Since he first took on his teaching role, Fessler has been asked countless questions about sharks. But he said there are two questions he can always count on. The first is, “Have you ever been bitten by a shark?” and the second, “How did you get into this field?”
In all his diving endeavors in ocean terrain with massive sharks, Fessler’s one and only shark bite came from a 3-foot leopard shark during a feeding demonstration at a public aquarium. He was diving in the shark tank, interacting with a captive audience as he fed a shark.
When Fessler turned to answer a question, he made the mistake of breaking eye contact with the shark as he offered its food, and the shark instead bit Fessler on the side of his face.
But Fessler has still never developed a fear of swimming in shark-infested waters.
In fact, it’s the time spent on the boat he sometimes dreads, when the experienced diver occassionally suffers bouts with seasickness, he said. There have even been times when other divers have had to push Fessler into the water, where he instantly has to shift his focus.
“It’s like somebody turns the switch,” Fessler said. “As soon as you’re off the gyration of the boat and you’re suspended in that water, not only does the gravity and the heat go away, but your focus completely changes.”

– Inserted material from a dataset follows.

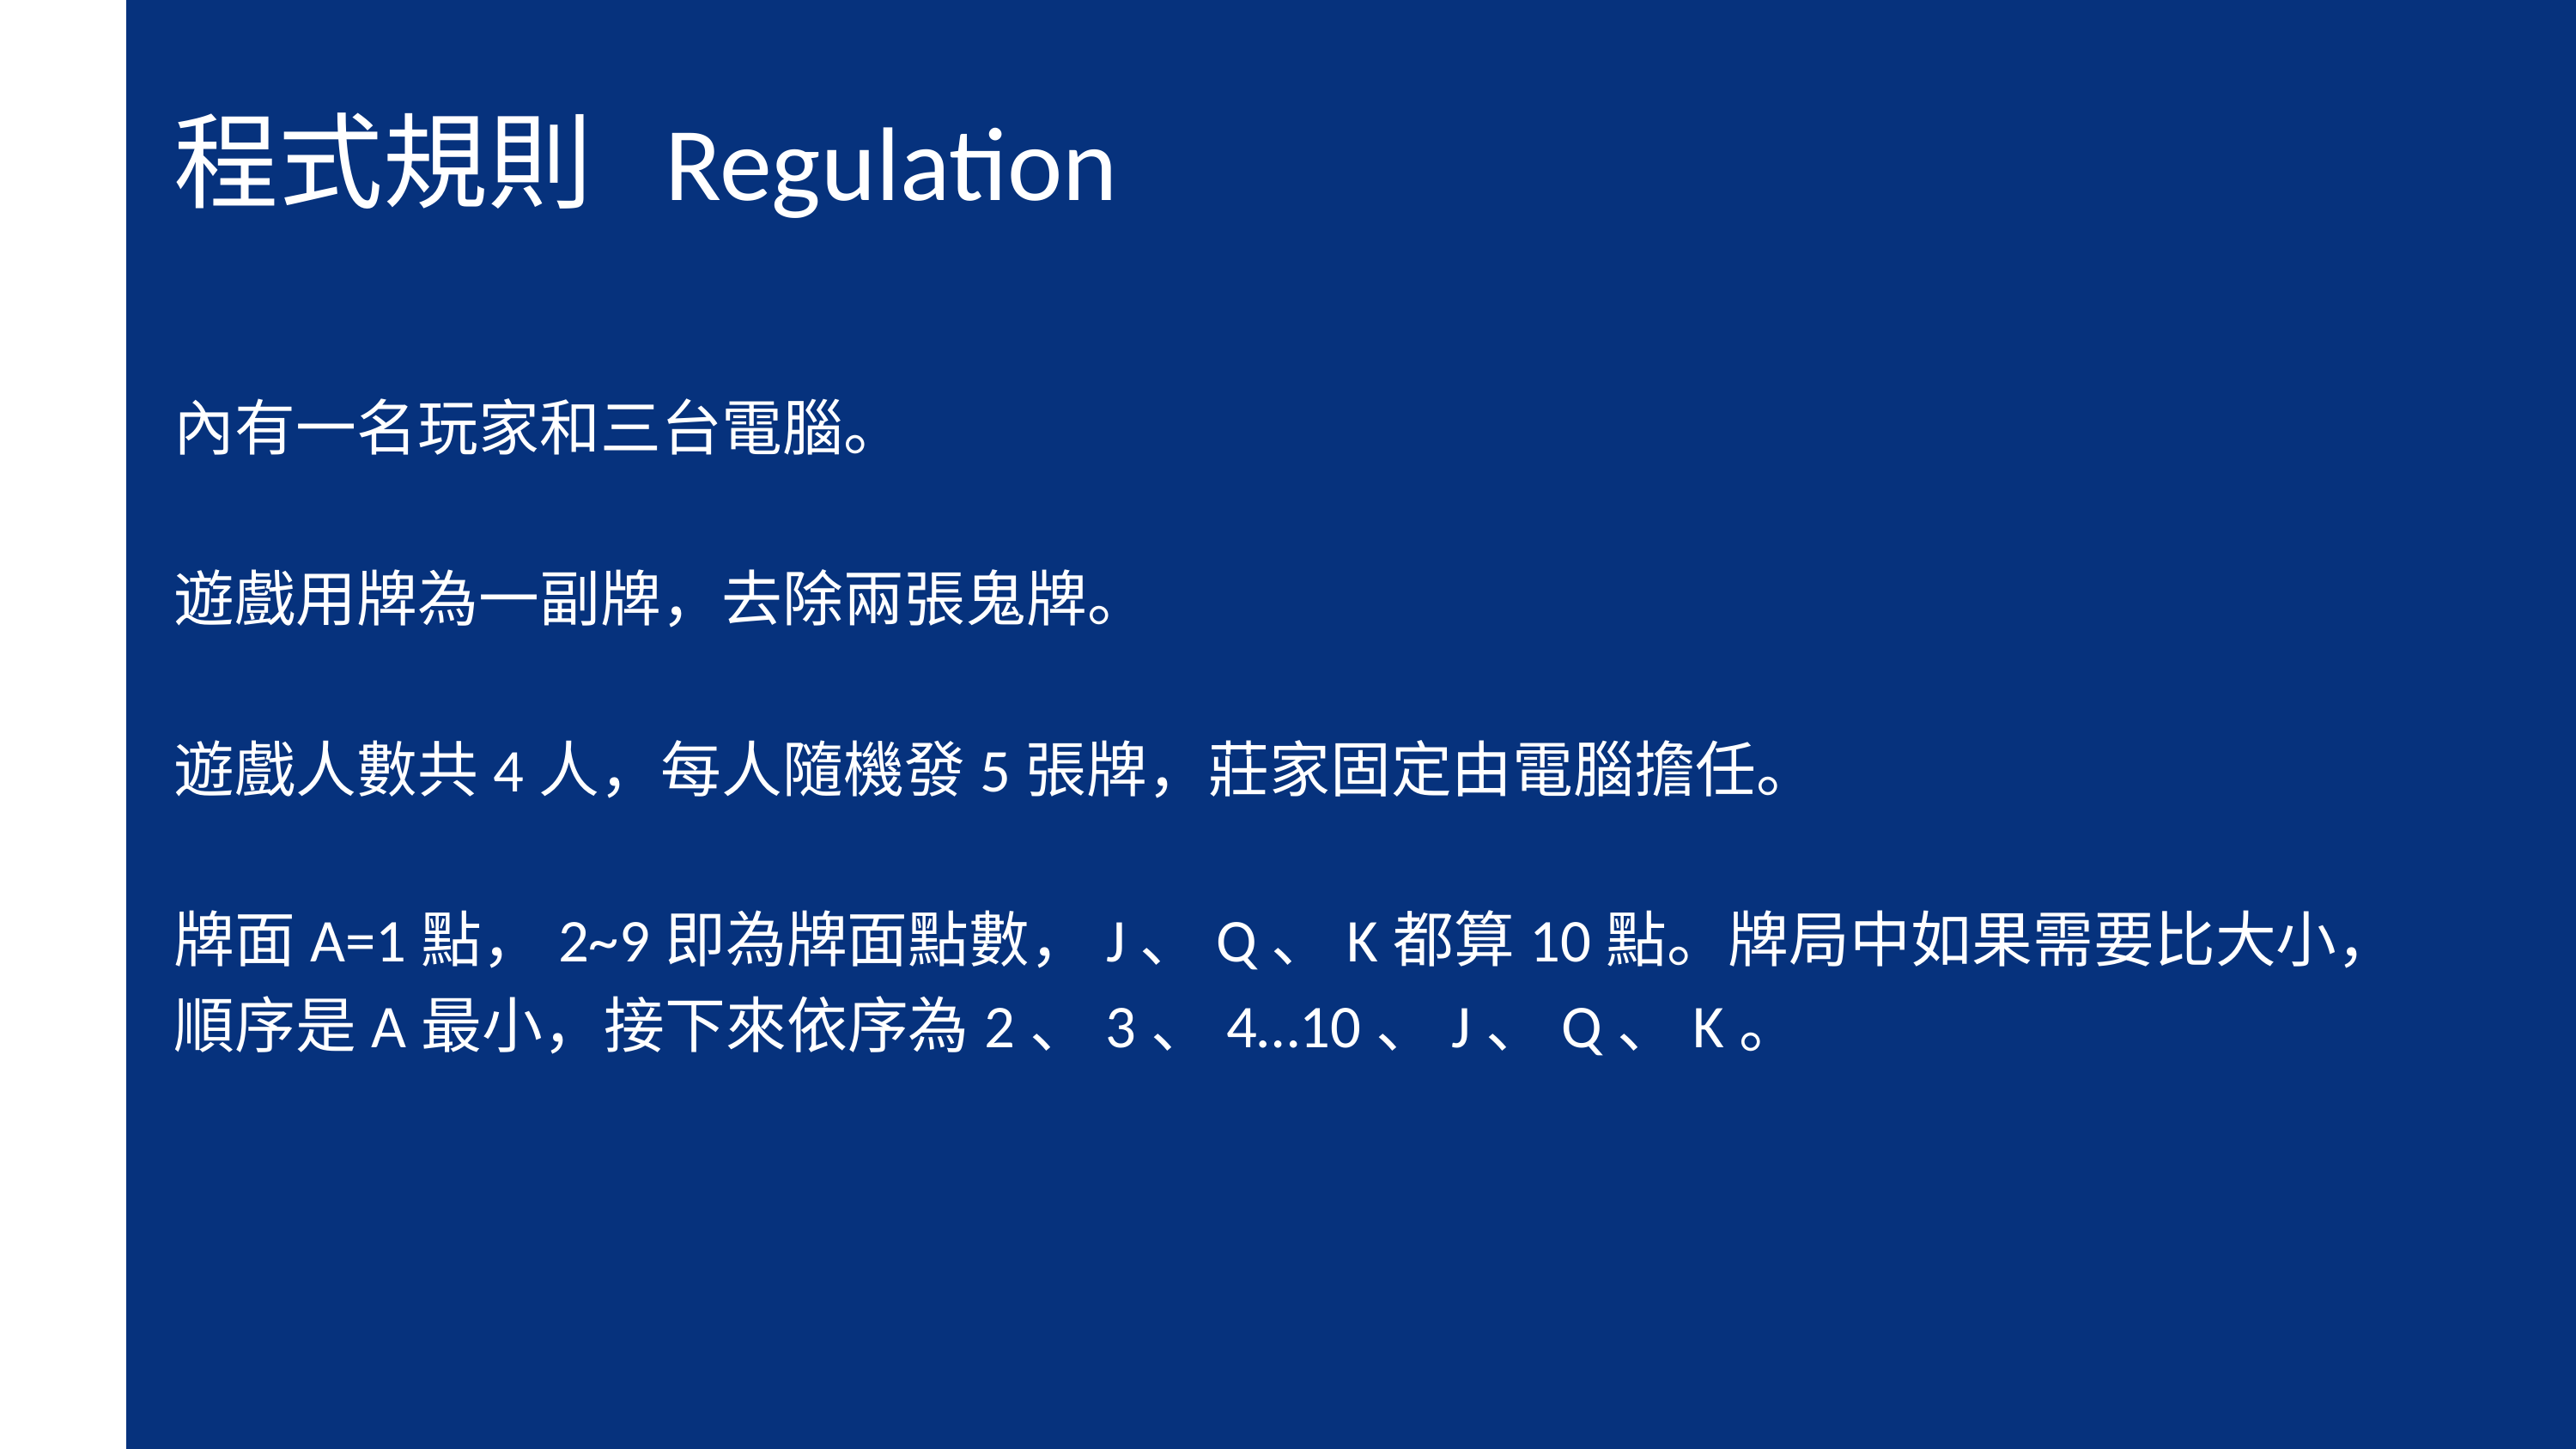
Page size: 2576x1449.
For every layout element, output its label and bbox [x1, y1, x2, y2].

text_box [125, 0, 2576, 1449]
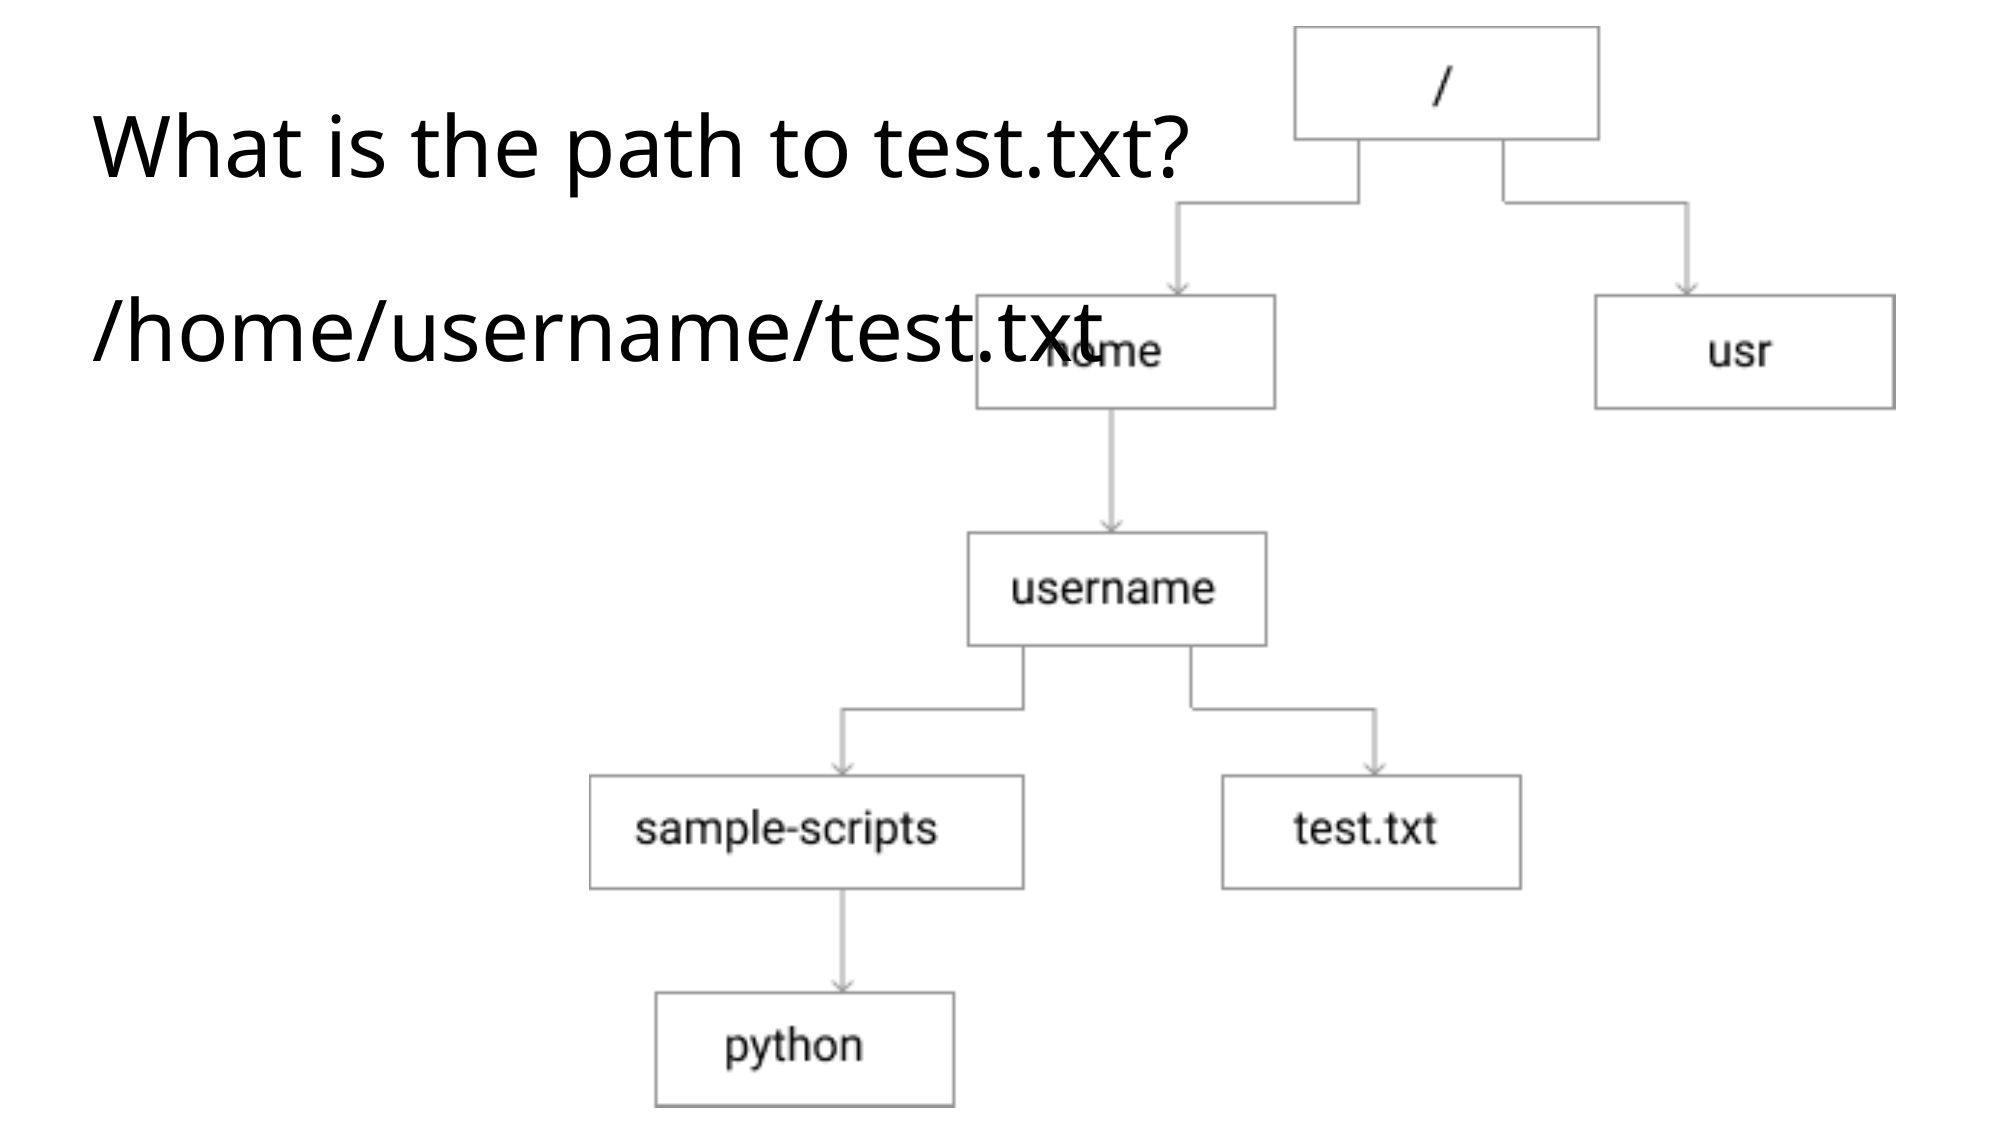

In all her years of diving, Levine said, the only dangerous situations she found herself in were the ones she created in her mind.
Levine had been sitting underwater where sharks were swimming in a loop, waiting to shoot some photos, when she felt a nudge from another diver behind her. She ignored it, but after a second nudge, Levine whipped herself around only to accidentally collide with a curious shark. Each of them frightened, Levine and the shark took off in different directions.
“The divers that were in back said he was just looking over my shoulder to see what I was looking at,” Levine said.
Fessler and Levine still continue to fight on sharks’ behalf, whether it’s enacting new shark protection legislation or speaking about the power and beauty of the animal.